There are a wide range of Visualisations in Power BI to help those viewing the published report to understand the data they are portraying quickly and efficiently. The chart options have already been looked at in an earlier blog so here we will be looking at all the other options available including tables, gauges, KPIs and maps and finding out when each one is useful. The package also has monthly updates so this list is regularly growing.
There are 2 types of table:
Table: A standard table layout with headings in the top row and data row by row below. If using this then try not to show too much data. It works well in conjunction with a filter, for example to show the top 5 of something.
Matrix: Also referred to as a crosstab and similar to a pivot table in Excel. One or more fields are entered into the rows and one or more into the columns and where these cross over a calculation is performed. Useful to produce a text summary of data.
There are 3 types of map visualisation:
Map: A city, country or country can be marked on the map with the size of a bubble representing the size of the data. Alternatively, latitude and longitude figures can be used instead.
Filled Map: This works best for locations which have a shape like a county of country. The map is shaded based on this data.
ArcGIS map for Power BI: A more sophisticated mapping tool.
Gauge: Normally used to show whether targets have been reached or not using a diagram that looks like a gauge.
Card: Shows top level data for an individual field. This could be the total sales, first employee etc.
Multi row card: Similar to a card but can shows multiple fields in one graphic.
KPI: Standing for Key Performance Indictaor this is another visualisation that can show whether targets have been met or not.
Slicer: A user friendly filter that can take the form of a list or drop down box for text or a timeline where dates are involved.
R script visual: Has a programming component to create the visual.
Python Visual: Has a programming component to create the visual.
Key Influencers: It analyses your data, ranks the factors that matter, and displays them as key influencers. It allows you to see which factors affect the metric being analysed and contrast the relative importance of these factors.

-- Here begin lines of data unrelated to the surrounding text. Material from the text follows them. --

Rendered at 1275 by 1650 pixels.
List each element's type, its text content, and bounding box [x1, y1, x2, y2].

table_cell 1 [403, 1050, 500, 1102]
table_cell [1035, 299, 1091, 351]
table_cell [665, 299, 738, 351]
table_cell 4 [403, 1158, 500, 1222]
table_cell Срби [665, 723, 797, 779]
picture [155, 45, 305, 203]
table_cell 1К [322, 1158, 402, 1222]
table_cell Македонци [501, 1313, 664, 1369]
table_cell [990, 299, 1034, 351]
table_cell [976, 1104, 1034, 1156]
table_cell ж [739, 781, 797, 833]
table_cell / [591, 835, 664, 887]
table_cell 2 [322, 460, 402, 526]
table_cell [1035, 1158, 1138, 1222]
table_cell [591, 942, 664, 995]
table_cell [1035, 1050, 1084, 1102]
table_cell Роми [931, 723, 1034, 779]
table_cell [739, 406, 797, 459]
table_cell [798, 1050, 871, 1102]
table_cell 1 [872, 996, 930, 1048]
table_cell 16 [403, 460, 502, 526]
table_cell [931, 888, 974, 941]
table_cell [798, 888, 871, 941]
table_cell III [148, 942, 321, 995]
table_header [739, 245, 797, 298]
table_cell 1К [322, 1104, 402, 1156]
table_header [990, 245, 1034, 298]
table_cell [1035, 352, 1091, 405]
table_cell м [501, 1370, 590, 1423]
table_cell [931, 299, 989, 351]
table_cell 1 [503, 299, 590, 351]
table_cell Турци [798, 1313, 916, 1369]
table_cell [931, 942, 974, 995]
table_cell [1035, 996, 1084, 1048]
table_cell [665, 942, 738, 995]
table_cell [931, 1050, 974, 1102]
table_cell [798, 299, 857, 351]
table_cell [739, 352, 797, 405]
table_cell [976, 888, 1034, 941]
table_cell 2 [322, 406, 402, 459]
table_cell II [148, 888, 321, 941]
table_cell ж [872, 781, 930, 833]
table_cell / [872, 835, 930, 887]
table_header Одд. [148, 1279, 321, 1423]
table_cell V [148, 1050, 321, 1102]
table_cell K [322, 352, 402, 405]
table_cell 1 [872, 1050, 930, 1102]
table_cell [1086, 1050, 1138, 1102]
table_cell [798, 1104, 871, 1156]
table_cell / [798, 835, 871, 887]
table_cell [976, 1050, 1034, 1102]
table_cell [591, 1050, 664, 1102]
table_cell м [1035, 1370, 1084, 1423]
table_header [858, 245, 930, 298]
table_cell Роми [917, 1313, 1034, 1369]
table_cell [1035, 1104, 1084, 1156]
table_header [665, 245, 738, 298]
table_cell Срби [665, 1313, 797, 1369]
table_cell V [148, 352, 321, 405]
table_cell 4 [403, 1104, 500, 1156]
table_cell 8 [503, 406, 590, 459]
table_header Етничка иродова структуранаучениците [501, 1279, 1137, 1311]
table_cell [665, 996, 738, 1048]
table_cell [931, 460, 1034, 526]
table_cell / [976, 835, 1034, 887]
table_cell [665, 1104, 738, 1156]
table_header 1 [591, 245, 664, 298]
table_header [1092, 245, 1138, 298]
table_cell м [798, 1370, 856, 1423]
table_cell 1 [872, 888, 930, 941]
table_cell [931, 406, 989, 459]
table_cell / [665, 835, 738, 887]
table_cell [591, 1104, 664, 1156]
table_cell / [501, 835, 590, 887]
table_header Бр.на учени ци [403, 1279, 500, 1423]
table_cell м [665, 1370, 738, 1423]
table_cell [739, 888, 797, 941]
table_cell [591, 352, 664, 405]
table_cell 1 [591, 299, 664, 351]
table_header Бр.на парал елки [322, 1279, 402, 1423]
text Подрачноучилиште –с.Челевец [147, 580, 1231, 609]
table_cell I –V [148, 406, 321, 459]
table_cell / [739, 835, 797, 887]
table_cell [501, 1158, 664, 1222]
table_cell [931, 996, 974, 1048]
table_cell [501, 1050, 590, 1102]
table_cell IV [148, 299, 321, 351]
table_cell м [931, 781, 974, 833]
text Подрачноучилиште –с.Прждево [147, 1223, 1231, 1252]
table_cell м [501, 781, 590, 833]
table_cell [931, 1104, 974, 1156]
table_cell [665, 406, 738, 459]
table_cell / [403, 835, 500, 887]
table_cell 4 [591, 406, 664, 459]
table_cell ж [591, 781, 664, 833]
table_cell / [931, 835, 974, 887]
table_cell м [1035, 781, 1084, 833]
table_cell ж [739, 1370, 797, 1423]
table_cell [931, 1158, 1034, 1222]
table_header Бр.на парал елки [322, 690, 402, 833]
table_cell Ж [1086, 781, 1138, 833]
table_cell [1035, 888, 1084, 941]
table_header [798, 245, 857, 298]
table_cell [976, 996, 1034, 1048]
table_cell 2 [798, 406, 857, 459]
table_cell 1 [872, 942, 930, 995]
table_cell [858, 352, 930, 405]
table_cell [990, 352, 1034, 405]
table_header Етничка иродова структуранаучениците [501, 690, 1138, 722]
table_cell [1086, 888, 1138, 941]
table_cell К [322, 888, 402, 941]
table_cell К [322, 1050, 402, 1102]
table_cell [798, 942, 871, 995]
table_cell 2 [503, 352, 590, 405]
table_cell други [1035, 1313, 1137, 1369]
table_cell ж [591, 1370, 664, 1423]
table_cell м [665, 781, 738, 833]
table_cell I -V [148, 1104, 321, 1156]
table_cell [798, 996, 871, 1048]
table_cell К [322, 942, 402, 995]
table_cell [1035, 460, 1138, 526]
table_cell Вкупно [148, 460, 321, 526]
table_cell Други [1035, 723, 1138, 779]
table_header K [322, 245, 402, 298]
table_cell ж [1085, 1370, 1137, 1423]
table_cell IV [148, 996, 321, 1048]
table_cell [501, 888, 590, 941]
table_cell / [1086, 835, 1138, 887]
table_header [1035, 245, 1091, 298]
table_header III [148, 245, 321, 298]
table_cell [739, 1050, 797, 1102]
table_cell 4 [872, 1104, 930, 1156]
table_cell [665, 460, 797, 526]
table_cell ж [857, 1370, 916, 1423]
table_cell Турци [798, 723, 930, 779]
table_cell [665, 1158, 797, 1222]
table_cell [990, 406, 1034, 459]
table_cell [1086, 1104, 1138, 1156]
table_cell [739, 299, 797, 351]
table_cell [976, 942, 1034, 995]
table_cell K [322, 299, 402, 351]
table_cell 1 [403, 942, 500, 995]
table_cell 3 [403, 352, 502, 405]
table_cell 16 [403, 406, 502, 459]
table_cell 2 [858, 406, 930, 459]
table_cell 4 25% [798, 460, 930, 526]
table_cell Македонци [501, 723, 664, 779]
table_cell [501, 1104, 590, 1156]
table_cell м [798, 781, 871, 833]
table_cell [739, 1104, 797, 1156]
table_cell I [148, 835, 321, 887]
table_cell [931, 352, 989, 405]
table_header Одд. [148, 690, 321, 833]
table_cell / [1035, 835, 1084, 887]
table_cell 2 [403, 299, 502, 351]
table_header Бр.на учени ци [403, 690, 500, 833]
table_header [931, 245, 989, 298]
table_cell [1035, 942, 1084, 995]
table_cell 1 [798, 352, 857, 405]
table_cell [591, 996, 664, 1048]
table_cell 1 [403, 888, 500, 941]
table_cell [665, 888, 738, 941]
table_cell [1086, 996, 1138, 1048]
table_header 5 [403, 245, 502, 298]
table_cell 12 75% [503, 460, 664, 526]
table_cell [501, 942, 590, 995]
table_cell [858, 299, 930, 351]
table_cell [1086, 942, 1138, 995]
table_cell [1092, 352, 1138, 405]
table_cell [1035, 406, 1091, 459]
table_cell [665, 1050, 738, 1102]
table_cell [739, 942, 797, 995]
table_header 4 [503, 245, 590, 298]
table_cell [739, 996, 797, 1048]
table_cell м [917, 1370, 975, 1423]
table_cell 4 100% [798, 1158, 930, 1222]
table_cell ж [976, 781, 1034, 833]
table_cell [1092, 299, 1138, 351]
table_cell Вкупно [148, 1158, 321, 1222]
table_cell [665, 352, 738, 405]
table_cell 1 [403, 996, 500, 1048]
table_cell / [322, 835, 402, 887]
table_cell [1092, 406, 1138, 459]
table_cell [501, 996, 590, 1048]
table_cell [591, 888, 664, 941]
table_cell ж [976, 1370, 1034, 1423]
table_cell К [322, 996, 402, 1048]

Decomposition Chart: Lets you visualize data across multiple dimensions. It automatically aggregates data and enables drilling down into your dimensions in any order. It is also an artificial intelligence (AI) visualization, so you can ask it to find the next dimension to drill down into based on certain criteria.
Q&A: Used to explore data using intuitive, natural language capabilities and receive answers in the form of charts and graphs.

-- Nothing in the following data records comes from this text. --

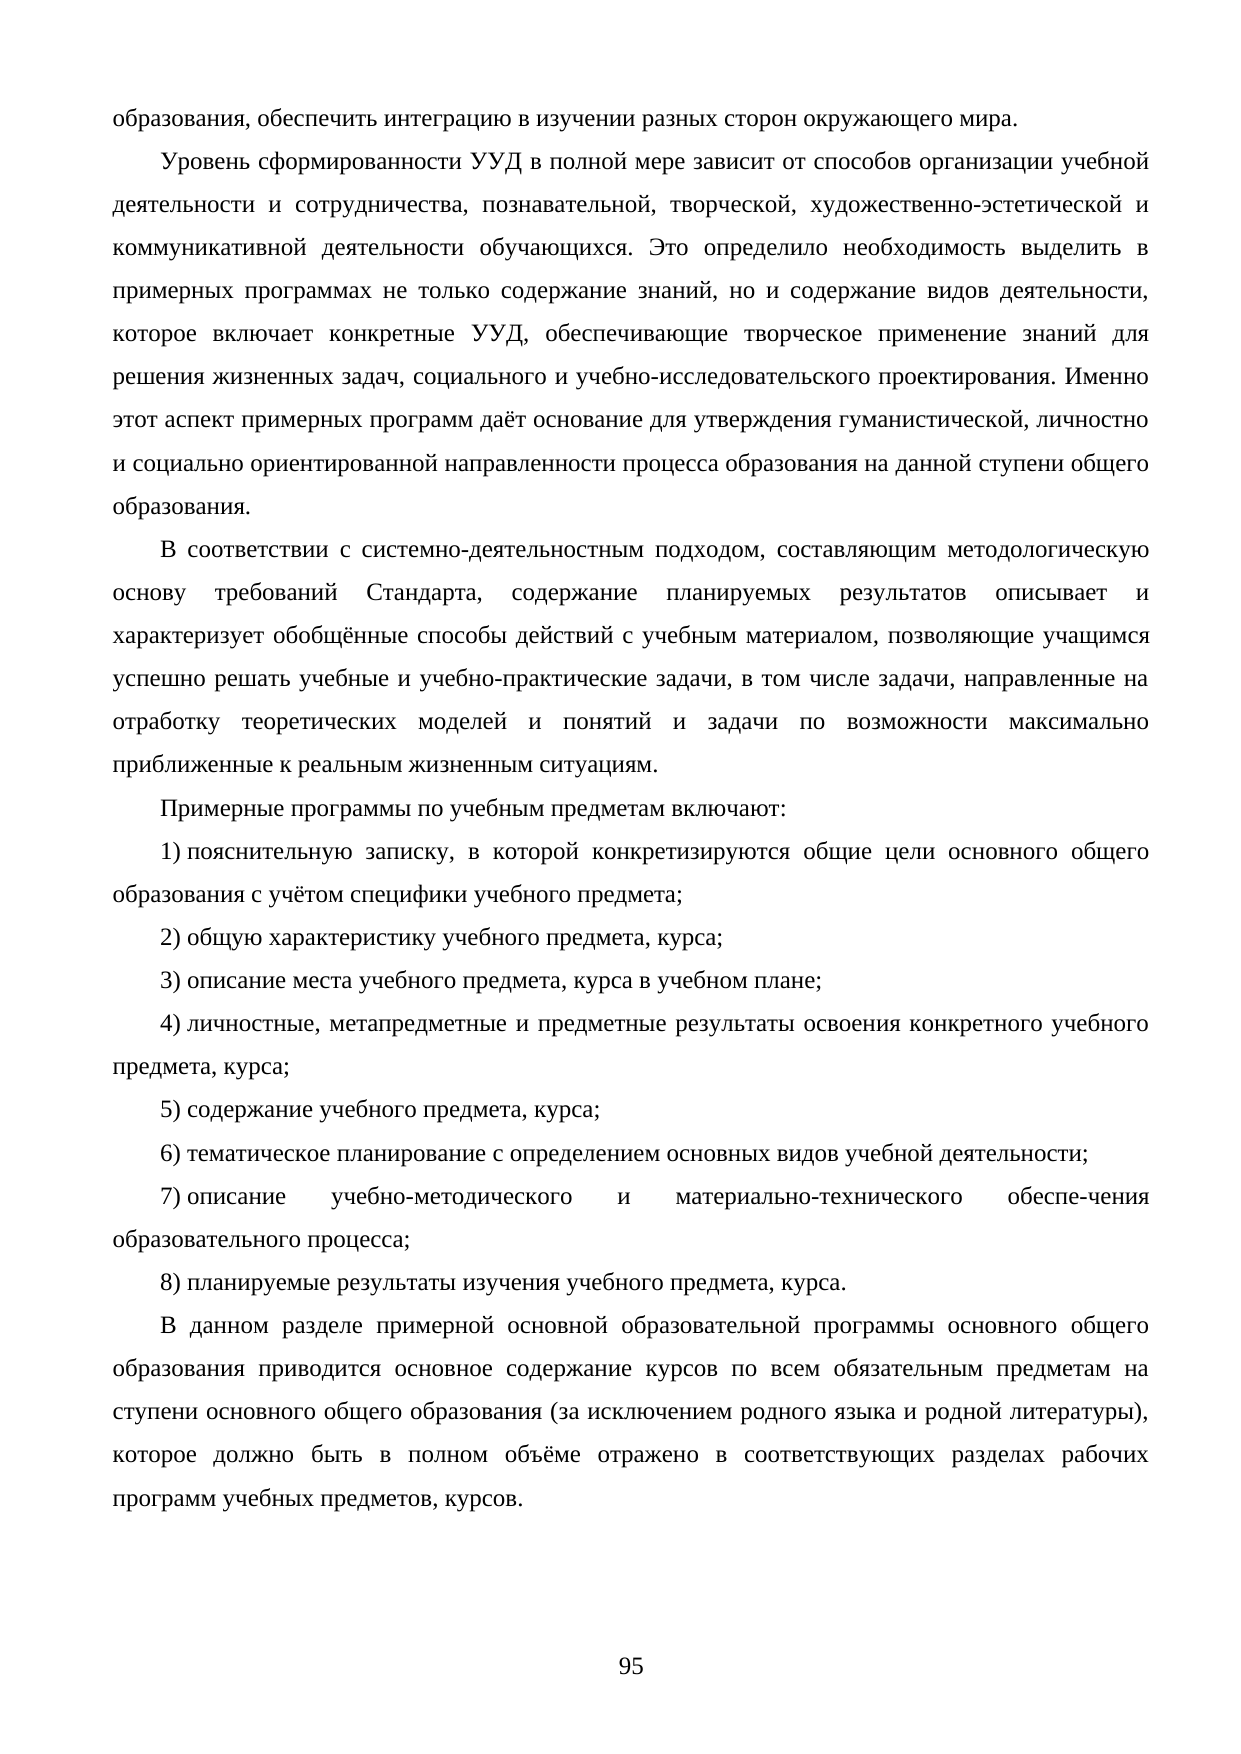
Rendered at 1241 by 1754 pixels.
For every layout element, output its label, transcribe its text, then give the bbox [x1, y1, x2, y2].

text В соответствии с системно-деятельностным подходом, составляющим методологическую основу требований Стандарта, содержание планируемых результатов описывает и характеризует обобщённые способы действий с учебным материалом, позволяющие учащимся успешно решать учебные и учебно-практические задачи, в том числе задачи, направленные на отработку теоретических моделей и понятий и задачи по возможности максимально приближенные к реальным жизненным ситуациям. [112, 534, 1150, 778]
text 6) тематическое планирование с определением основных видов учебной деятельности; [112, 1138, 1150, 1166]
text 3) описание места учебного предмета, курса в учебном плане; [112, 965, 1150, 994]
text Уровень сформированности УУД в полной мере зависит от способов организации учебной деятельности и сотрудничества, познавательной, творческой, художественно-эстетической и коммуникативной деятельности обучающихся. Это определило необходимость выделить в примерных программах не только содержание знаний, но и содержание видов деятельности, которое включает конкретные УУД, обеспечивающие творческое применение знаний для решения жизненных задач, социального и учебно-исследовательского проектирования. Именно этот аспект примерных программ даёт основание для утверждения гуманистической, личностно и социально ориентированной направленности процесса образования на данной ступени общего образования. [112, 146, 1150, 519]
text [112, 103, 1150, 131]
text 7) описание учебно-методического и материально-технического обеспе-чения образовательного процесса; [112, 1181, 1150, 1253]
text Примерные программы по учебным предметам включают: [112, 793, 1150, 821]
text 5) содержание учебного предмета, курса; [112, 1094, 1150, 1123]
text 8) планируемые результаты изучения учебного предмета, курса. [112, 1267, 1150, 1296]
text 2) общую характеристику учебного предмета, курса; [112, 922, 1150, 951]
text 4) личностные, метапредметные и предметные результаты освоения конкретного учебного предмета, курса; [112, 1008, 1150, 1080]
text 1) пояснительную записку, в которой конкретизируются общие цели основного общего образования с учётом специфики учебного предмета; [112, 836, 1150, 908]
text В данном разделе примерной основной образовательной программы основного общего образования приводится основное содержание курсов по всем обязательным предметам на ступени основного общего образования (за исключением родного языка и родной литературы), которое должно быть в полном объёме отражено в соответствующих разделах рабочих программ учебных предметов, курсов. [112, 1310, 1150, 1511]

PowerApps for Power BI: enables everyone to build and use apps that connect to business data.
Get more Visuals: Access 100’s of other visualisations. So if the options here don’t quite do what you want then get searching.
Always consider which visualisations are the easiest for your audience to understand. This often means that the most common types of visualisation are most popular for a very good reason. With the wide range of visualisations in Power BI there is the scope to produce easy to read dashboards which look visually appealing.